Très probablement, nous parlons des tentatives de Téhéran de donner une nouvelle qualité à sa politique en Transcaucasie, agissant comme un lien du couloir reliant le golfe Persique à la mer Noire. D’autre part, pour donner la Géorgie l’occasion de diversifier leurs débouchés dans le secteur du gaz, afin de ne pas aller tout le temps à la suite de la politique étrangère de Bakou, et ne pas devenir un appendice géopolitique de la Turquie et l’Azerbaïdjan, et d’agir en tant qu’acteur indépendant dans la région. Surtout maintenant, quand la situation au Moyen-Orient est en train de changer de façon spectaculaire et les tentatives de l’Iran pour construire une nouvelle politique dans le Caucase du Sud ne sont pas causés par le sentiment à court terme, et tout à fait au courant des nouvelles circonstances liées à la perspective des changements dans les régimes de logistique énergétique.

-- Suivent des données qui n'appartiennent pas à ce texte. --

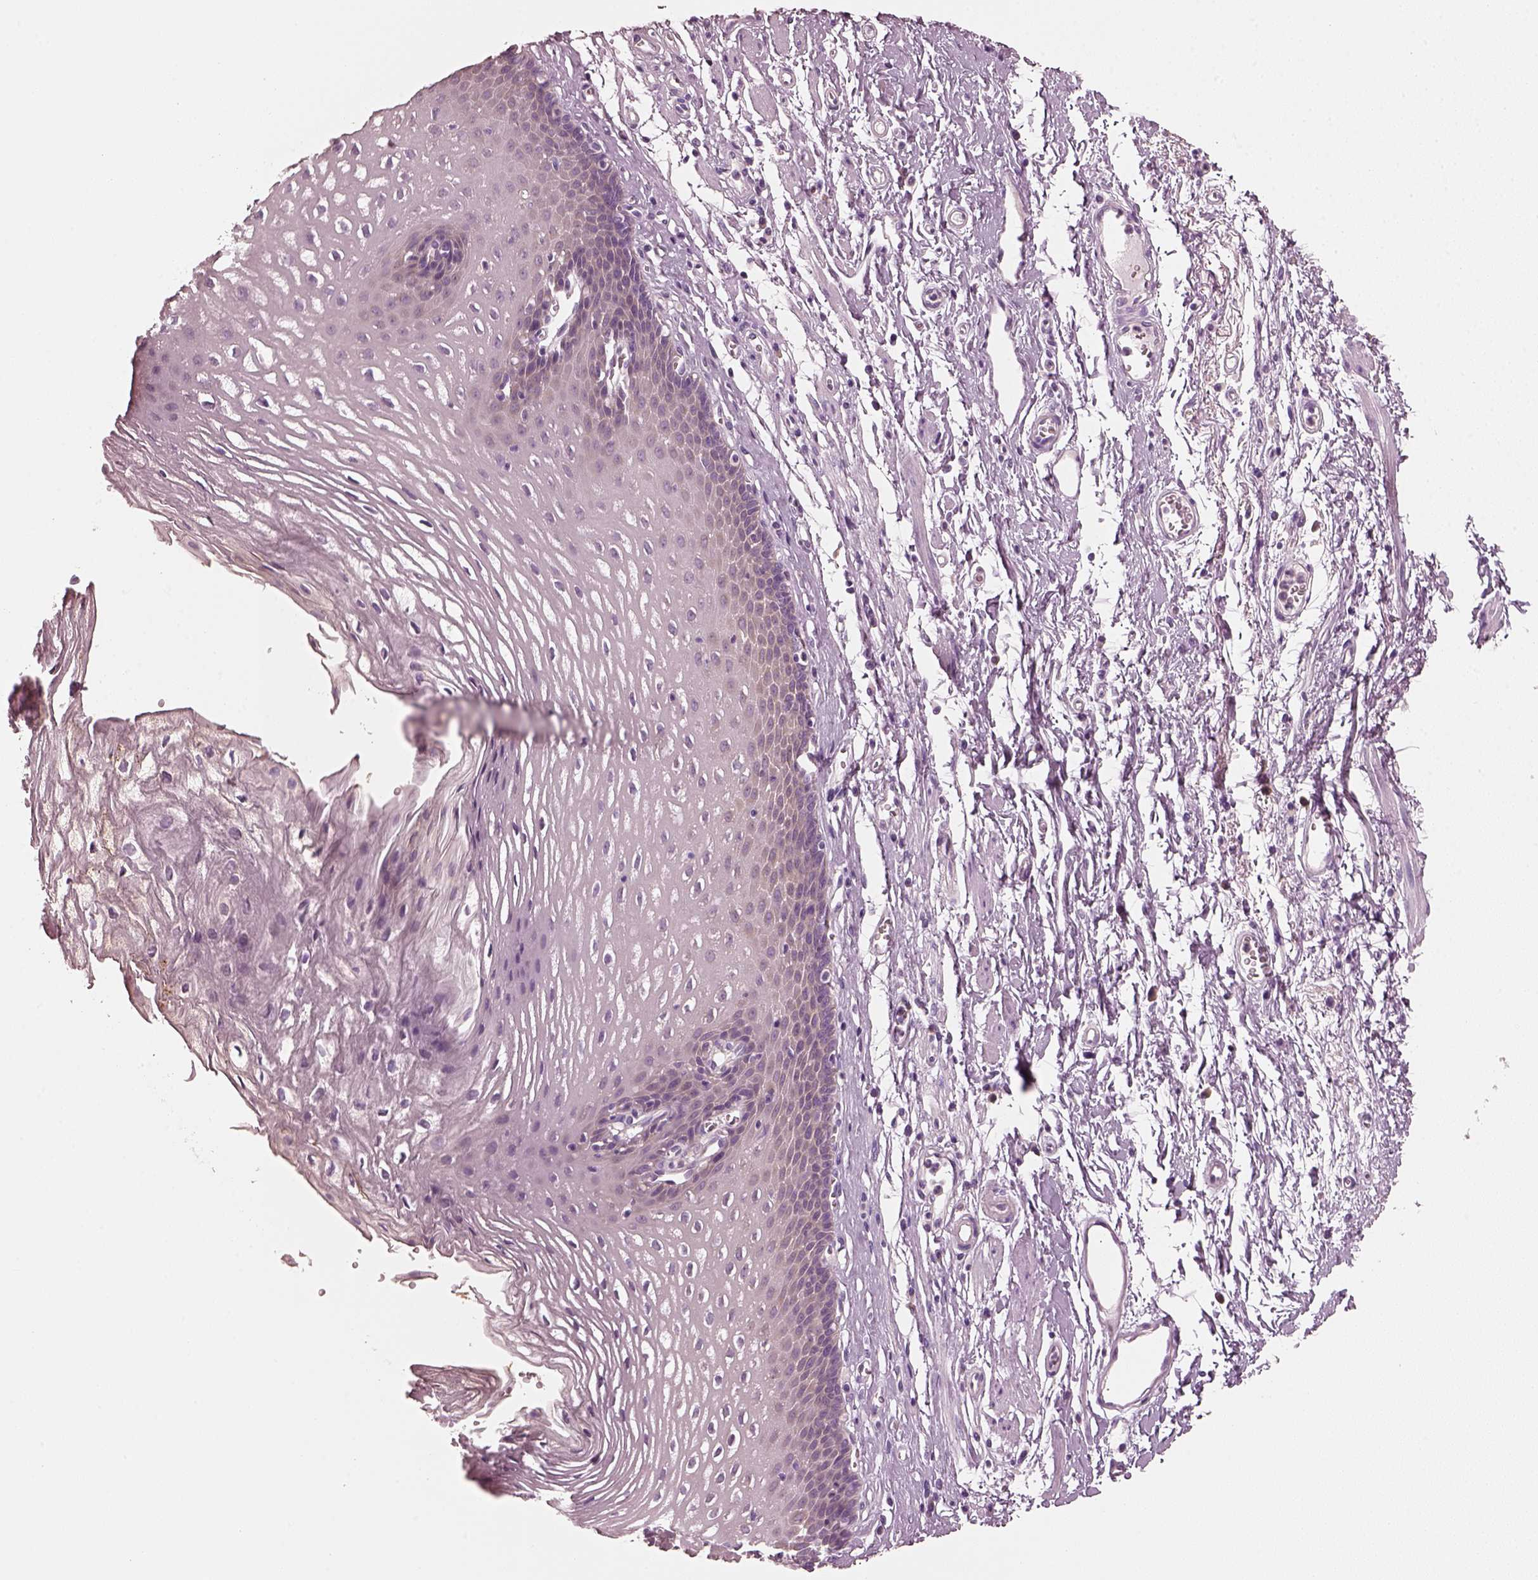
{"staining": {"intensity": "negative", "quantity": "none", "location": "none"}, "tissue": "esophagus", "cell_type": "Squamous epithelial cells", "image_type": "normal", "snomed": [{"axis": "morphology", "description": "Normal tissue, NOS"}, {"axis": "topography", "description": "Esophagus"}], "caption": "Immunohistochemical staining of unremarkable human esophagus reveals no significant staining in squamous epithelial cells. (Immunohistochemistry (ihc), brightfield microscopy, high magnification).", "gene": "ELSPBP1", "patient": {"sex": "male", "age": 72}}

La confrontation de Téhéran avec l’Arabie saoudite suggère que la politique iranienne se concentre principalement sur les relations non pas avec le monde arabe, mais avec la Transcaucasie, un arrière-pays relativement sûr et un terrain d’expérimentation potentiel pour de nouveaux projets économiques. De plus, à notre avis, la déclaration d’Araki peut aussi être considérée comme le premier effet de l’issue de la crise iranienne actuelle, liée aux manifestations de masse. En outre, tout va à l’actualisation du problème de la situation des minorités ethniques en Iran, qui ont été inclus dans l’état iranien moderne lors de la création de la nation. Il a été commencé au 16ème siècle par les Safavides. Et maintenant, l’Iran, comme l’écrit un chercheur de Téhéran, «est nerveux au sujet des tendances autonomistes à l’intérieur de ses frontières, des tendances qui étaient parfois exploitées par des groupes politiques et même encouragées par des puissances étrangères».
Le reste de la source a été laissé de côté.